*** Listed entries

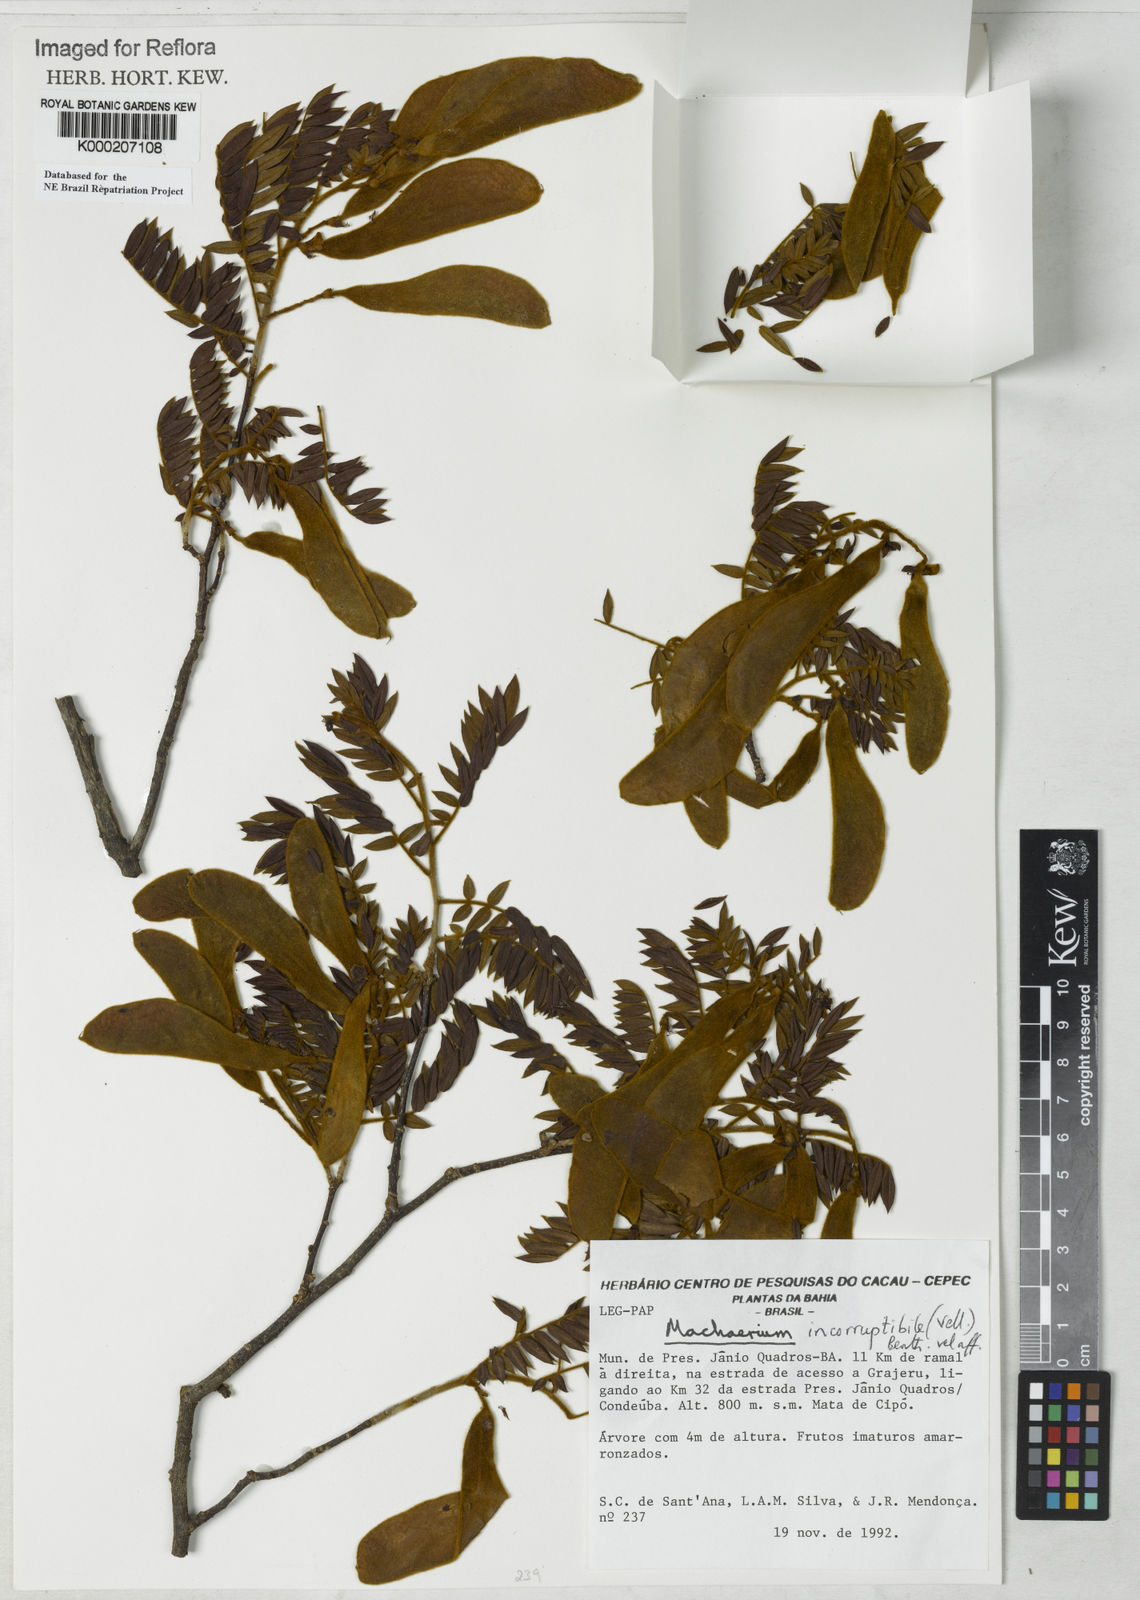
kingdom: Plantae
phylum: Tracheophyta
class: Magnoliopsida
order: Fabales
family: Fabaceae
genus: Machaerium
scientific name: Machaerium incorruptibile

******

Task to carry out -
Rewrite the lines above with "scientific name" replaced by "binomial name" and nothing else altered. Leave out the picture.

Exercise response -
kingdom: Plantae
phylum: Tracheophyta
class: Magnoliopsida
order: Fabales
family: Fabaceae
genus: Machaerium
binomial name: Machaerium incorruptibile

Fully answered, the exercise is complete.